2. To prepare pasta, weigh or lightly spoon flour into dry measuring cups; level with a knife. Place flour and 1/4 teaspoon salt in a food processor; pulse 3 times or until blended. With processor on, slowly pour water and eggs through food chute; process until dough forms a ball. Turn dough out onto a lightly floured surface; knead until smooth and elastic (about 5 minutes). Wrap dough in plastic wrap; refrigerate 30 minutes.
3. Divide dough into 8 equal portions. Working with 1 portion at a time, pass dough through smooth rollers of pasta machine on widest setting (cover remaining dough to keep from drying). Continue moving width gauge to narrower settings; pass dough through rollers once at each setting, dusting with flour if needed. Lay pasta sheet flat on a lightly floured surface; cover. Repeat procedure with remaining dough.
4. Spoon 1 1/2 teaspoons filling mixture at about 2-inch intervals along the length of 1 pasta sheet. Moisten edges and in between each filling portion with water; place 1 pasta sheet on top, pressing around filling to seal.
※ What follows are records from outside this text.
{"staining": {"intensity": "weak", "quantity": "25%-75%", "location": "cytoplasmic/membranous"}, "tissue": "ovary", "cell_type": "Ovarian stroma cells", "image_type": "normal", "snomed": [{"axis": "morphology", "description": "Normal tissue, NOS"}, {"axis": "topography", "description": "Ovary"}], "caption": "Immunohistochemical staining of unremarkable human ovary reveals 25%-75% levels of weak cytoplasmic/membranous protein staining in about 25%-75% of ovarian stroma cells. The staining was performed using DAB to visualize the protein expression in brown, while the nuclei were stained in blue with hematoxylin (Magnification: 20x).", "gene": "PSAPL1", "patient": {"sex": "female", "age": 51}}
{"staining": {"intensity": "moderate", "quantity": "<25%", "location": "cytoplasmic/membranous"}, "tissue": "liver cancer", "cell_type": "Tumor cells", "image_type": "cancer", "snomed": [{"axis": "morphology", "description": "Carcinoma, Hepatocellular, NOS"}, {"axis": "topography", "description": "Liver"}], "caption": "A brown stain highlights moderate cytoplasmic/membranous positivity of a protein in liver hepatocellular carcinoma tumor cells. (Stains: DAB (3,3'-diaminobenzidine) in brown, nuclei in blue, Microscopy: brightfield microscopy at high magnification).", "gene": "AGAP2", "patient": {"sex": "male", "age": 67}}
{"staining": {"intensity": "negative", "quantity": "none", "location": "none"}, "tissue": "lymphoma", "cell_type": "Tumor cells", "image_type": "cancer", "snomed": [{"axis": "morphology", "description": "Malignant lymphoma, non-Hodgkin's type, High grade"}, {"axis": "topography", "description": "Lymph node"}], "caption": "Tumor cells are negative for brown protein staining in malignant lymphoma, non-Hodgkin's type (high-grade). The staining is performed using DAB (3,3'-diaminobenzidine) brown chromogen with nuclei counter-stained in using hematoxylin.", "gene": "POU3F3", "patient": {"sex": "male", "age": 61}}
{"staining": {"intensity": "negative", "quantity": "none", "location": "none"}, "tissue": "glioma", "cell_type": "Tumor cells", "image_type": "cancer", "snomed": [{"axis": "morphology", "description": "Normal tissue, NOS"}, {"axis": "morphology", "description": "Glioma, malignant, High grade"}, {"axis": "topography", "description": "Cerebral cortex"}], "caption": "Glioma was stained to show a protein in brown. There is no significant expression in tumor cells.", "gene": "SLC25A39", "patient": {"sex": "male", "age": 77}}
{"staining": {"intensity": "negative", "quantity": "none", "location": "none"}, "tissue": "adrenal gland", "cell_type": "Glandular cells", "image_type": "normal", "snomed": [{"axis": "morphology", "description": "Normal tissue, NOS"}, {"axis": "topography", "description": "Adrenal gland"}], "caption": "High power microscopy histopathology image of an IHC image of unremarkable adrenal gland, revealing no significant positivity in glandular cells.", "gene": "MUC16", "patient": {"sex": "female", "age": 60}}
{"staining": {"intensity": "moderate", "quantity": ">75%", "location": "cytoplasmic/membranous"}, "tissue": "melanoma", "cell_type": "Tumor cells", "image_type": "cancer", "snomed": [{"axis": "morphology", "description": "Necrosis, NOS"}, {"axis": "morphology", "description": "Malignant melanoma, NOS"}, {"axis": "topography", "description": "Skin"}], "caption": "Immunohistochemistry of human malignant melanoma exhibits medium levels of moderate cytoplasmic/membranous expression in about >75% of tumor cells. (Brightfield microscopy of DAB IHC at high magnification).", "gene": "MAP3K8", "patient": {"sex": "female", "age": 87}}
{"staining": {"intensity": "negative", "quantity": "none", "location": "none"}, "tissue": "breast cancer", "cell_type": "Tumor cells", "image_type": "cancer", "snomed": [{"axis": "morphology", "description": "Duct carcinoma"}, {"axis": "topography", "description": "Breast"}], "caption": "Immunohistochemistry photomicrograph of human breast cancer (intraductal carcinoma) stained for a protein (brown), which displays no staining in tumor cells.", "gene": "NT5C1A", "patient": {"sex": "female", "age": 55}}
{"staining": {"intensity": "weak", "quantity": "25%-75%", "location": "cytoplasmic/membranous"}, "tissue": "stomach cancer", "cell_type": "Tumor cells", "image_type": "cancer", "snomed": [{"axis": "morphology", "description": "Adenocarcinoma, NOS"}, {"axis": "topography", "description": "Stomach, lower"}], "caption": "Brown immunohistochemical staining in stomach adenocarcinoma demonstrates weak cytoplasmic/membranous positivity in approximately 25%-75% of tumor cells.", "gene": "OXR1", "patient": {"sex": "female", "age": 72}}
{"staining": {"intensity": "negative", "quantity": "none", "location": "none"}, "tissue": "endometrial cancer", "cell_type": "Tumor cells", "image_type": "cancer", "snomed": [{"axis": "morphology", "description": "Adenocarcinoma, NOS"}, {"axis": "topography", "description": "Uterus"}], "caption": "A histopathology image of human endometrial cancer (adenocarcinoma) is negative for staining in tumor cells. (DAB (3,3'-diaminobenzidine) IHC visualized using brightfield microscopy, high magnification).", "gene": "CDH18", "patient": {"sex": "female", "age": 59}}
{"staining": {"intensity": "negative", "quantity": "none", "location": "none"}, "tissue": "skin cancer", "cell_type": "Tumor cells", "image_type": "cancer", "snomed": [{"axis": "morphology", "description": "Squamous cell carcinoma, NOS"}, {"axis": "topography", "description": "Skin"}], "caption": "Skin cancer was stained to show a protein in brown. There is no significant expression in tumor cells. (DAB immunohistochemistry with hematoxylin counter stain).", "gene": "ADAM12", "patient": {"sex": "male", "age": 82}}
Cut pasta sheet into 6 (3 x 3-inch) ravioli, trimming edges with a sharp knife or pastry wheel. Brush excess flour from ravioli. Place ravioli on a lightly floured baking sheet (cover to prevent drying). Repeat procedure with remaining dough portions and filling mixture to form 24 ravioli.
5. To prepare sauce, heat oil in a large skillet over medium heat. Add shallots and next 3 ingredients (through mushrooms) to pan; cook 8 minutes or until mushrooms are browned and tender, stirring occasionally. Add broth and 1/4 teaspoon pepper; cook 4 minutes or until liquid almost evaporates. Remove from heat; keep warm.
6. Bring 6 quarts water to a boil in each of 2 large Dutch ovens. Add 12 ravioli to each pan; cook 4 minutes or until ravioli float to the surface. Remove ravioli from water with a slotted spoon. Place ravioli on a tray, making sure they do not overlap; cover and keep warm. Return water in 1 Dutch oven to a boil. Add shaved asparagus; cook 15 seconds. Drain.
7. Place 4 ravioli on each of 6 plates; top each serving with 1/2 cup sauce and 1/4 cup asparagus. Sprinkle each serving with 4 teaspoons cheese.